For the members of Girl Scout Troop 913, one statistic is particularly alarming. As Arianna Wright and Nicole Brinson, both eighth graders at Smart’s Mill Middle School in Leesburg, set out to determine what the basis for the Silver Award project would be, they were shocked to learn the rate at which car seat inspections done in Loudoun County have declined.
With only the Leesburg Police Department offering the inspections – to Leesburg residents only – the inspections have not nearly kept pace with the county’s rapid growth in the last decade. As a result, many local parents are being referred to police departments and public safety agencies in other jurisdictions – including Fairfax and Prince William counties and as far west as Berryville. The girls first learned about this when the Rotary Club of Ashburn held a car seat inspection in the fall. The participation was overwhelming.
“We had to start cutting the line off about halfway through,” Arianna recalled.
Each car seat inspection takes about 30 to 45 minutes, and two certified inspectors must participate in each inspection – one to view the seat being installed, and one to do the actual installation. To be certified as a car seat inspector, one must undergo a four-day intensive training. This commitment alone has led many public safety agencies to shy away from offering the inspections, not to mention the need to have a certain amount of personnel on hand.

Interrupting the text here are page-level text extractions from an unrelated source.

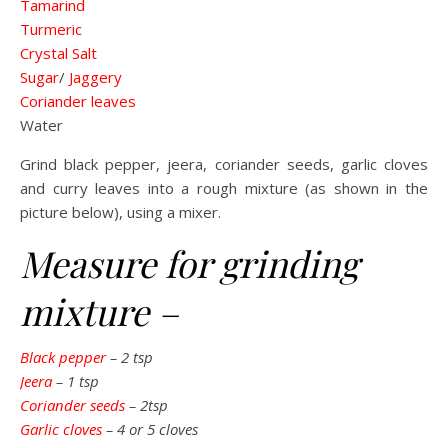
Tamarind
Turmeric
Crystal Salt
Sugar
/
Jaggery
Coriander leaves
Water
Grind black pepper, jeera, coriander seeds, garlic cloves
and curry leaves into a rough mixture (as shown in the
picture below), using a mixer.
Measure for grinding
mixture –
Black pepper
– 2 tsp
Jeera
– 1 tsp
Coriander seeds
– 2tsp
Garlic cloves
– 4 or 5 cloves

But since the girls first began work on their Silver Award project – their initiative is called “Saving Loudoun’s Littles” — there is much to be hopeful about. Sheriff Michael Chapman and the Loudoun County Sheriff’s Office have committed to train 10 officers over the summer months and several citizen volunteers have also stepped up to be trained.
Arianna and Nicole have raised almost $9,000 to commit towards training new car seat inspectors. The two are also responsible for setting up a series of car seat inspection events. The first event was held this March 11 in the Leesburg Costco parking lot and a total of 46 car seat inspections were conducted. The next event is planned for April 15 from 1-3 p.m. at Great Beginnings in Chantilly, located at 13920 Lee Jackson Memorial Highway. At that event, five new Loudoun County inspectors will be completing their four-day training.
The group also expects regular events each month thereafter as the program continues to expand across the County. For the most current listings of all upcoming events, check the group’s Facebook page at Saving Loudoun’s Littles One Car Seat at a Time. The initiative now has commitments from 25 volunteers who will be trained as National Child Passenger Safety Technicians over the next four months.
The girls are also planning to enter their initiative into the Step Up Loudoun competition sponsored by Loudoun Youth. And, for Arianna and Nicole, it has reaffirmed two of their passions. Arianna is possibly interested in a medical career and Nicole loves working with kids and enjoys spending her time babysitting. The two will take turns on Friday helping out at the event, they say.
Daryl Collette is one of the sponsors behind the girls’ project and is himself going to be trained as a car seat inspector. The owner of Automotive Quality Solutions in Ashburn, said making sure young children riding in cars are safe was “a natural tie in for me.” He said becoming certified as a car seat inspector was not a business move, but just something he thought was “the right thing to do.”